Kogi, the controversial state
The COVID-19 situation in Kogi was enmeshed in controversies, especially before the index case was recorded. At the time, the state’s COVID-19 free status raised a lot of concern especially because the north-central state sits in-between states with rising numbers of infections.
Federal officials and health authorities believe the state officials are discouraging tests for people with symptoms of COVID-19.
On May 8, health minister Osagie Ehanire admitted that efforts to support Kogi have failed after a delegation including NCDC officials had to flee the state for fear of being quarantined by the Kogi State Government.
“We tried to send a team of the Ministry of Health and the NCDC into Kogi but there were some differences there to processes,” the minister had said.
Medical experts said the low number of test samples turned in from the state is making it difficult to ascertain if they are actually coronavirus-free but the state authorities believe there is a plot to compulsorily report COVID-19 cases in the state.
When the index case was eventually reported on May 27, state officials said it will not accept any test result “conducted outside the state,” a position described as ‘unfortunate and condemnable’ by the Nigerian Medical Association (NMA).
Chikwe Ihekweazu, the NCDC boss, had, at the time, clarified that the index cases were referred from a Federal Medical Centre in the state to the National Hospital, Abuja, which he described as a normal referral pathway.
“The individuals live in Kogi State.

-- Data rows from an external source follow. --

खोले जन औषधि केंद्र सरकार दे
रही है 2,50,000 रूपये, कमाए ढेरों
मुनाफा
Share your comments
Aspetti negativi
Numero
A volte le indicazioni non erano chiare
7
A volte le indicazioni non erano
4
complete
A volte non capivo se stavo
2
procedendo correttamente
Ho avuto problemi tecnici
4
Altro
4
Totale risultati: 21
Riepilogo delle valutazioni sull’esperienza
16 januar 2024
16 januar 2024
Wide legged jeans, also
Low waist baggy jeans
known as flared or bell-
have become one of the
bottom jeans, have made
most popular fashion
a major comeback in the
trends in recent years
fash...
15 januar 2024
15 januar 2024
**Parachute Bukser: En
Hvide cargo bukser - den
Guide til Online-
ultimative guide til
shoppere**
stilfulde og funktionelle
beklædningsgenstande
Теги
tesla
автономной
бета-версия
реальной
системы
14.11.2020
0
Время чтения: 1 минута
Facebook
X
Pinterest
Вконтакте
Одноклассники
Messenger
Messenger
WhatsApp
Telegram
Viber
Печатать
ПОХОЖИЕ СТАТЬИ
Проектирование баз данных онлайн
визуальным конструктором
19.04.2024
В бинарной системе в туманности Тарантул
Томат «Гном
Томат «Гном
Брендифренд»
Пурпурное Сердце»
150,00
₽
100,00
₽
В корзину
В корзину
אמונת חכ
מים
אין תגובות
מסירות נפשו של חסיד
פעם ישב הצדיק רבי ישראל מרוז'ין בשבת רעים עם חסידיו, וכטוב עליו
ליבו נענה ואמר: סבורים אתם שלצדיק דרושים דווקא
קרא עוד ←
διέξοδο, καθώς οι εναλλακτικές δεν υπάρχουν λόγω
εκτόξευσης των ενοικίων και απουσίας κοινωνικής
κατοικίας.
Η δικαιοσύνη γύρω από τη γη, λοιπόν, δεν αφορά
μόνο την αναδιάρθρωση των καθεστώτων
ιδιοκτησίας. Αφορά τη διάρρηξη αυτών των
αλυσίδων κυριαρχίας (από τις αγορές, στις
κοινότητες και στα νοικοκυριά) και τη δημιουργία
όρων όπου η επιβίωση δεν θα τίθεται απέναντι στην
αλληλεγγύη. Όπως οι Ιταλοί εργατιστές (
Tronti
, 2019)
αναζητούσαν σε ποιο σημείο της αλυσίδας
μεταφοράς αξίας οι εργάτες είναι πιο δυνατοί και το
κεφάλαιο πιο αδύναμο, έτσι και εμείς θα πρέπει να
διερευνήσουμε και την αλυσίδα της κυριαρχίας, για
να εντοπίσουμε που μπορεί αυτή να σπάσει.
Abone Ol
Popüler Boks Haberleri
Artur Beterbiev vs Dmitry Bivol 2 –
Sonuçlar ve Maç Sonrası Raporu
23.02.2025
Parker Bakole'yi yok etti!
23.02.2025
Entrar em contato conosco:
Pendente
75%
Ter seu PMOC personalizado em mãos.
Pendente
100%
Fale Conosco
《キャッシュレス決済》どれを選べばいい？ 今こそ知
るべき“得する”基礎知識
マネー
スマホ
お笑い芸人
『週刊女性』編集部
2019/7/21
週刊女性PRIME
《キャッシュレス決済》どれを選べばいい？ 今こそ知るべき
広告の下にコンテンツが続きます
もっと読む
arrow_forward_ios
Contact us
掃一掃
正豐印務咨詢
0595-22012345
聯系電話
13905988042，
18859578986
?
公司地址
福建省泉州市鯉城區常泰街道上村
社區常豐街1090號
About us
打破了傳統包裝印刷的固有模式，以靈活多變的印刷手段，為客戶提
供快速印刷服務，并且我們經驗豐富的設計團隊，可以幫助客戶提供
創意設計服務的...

In public health, your public health response is based on where you live because that is where your contacts are.”
Mr Ihekweazu also provided more insight on how the five cases attributed to Kogi were found in an interview with PREMIUM TIMES on Wednesday.
The NCDC director explained why the cases were identified with Kogi even though they were discovered outside the state.
“There is regular movement of Nigerians across states for various reasons. This has led to the confirmation of COVID-19 cases in states that are different from the original location of the case. At the national level, we agreed on a policy with States that if a suspected case is identified in another state within two days of arrival, then the epidemiology number should come from the original LGA/State that the case came from.
“This is not a sign of failure for any state, but to ensure that we can quickly identify contacts of the case and reduce the risk of spread of the virus. We have done this with Kogi State and several other states that meet this requirement,” he said.
On whether there is any plausible reason why the state has not reported a single case in about 120 days, Mr Ihekweazu, like many health experts, attributed it to poor testing.
“Our target in every state in Nigeria is to test at least 1 per cent of the state’s population. This is the only way we can accurately state if the outbreak has been controlled or not.
“In the most recent national situation report published on the 26th of October, Kogi State has tested only 268 samples so far. We need to test more, to know the true situation in Kogi State and across the country,” he said.
On whether there are noticeable loopholes and challenges in the state’s response to the virus, the official said, “this question is best addressed to the state…”
More Questions, fewer answers
Efforts to get the state health commissioner, Saka Haruna Audu, to speak has been unyielding. When contacted, the commissioner promised to respond to questions regarding the management of the disease in the state via WhatsApp. He is yet to so, despite repeated reminders.
Meanwhile, health experts believe the situation in Kogi has raised more questions than answers.
“When we did an assessment of how ready Kogi was for full school reopening, we observed some issues in the management of COVID-19 in the state,” said Ikemesit Effiong, a forensic expert.
“However, it is only the state that can give a profound detail of how it has managed the disease thus far,” Mr Effiong, who is also the Head of Research at SBM Intelligence, noted.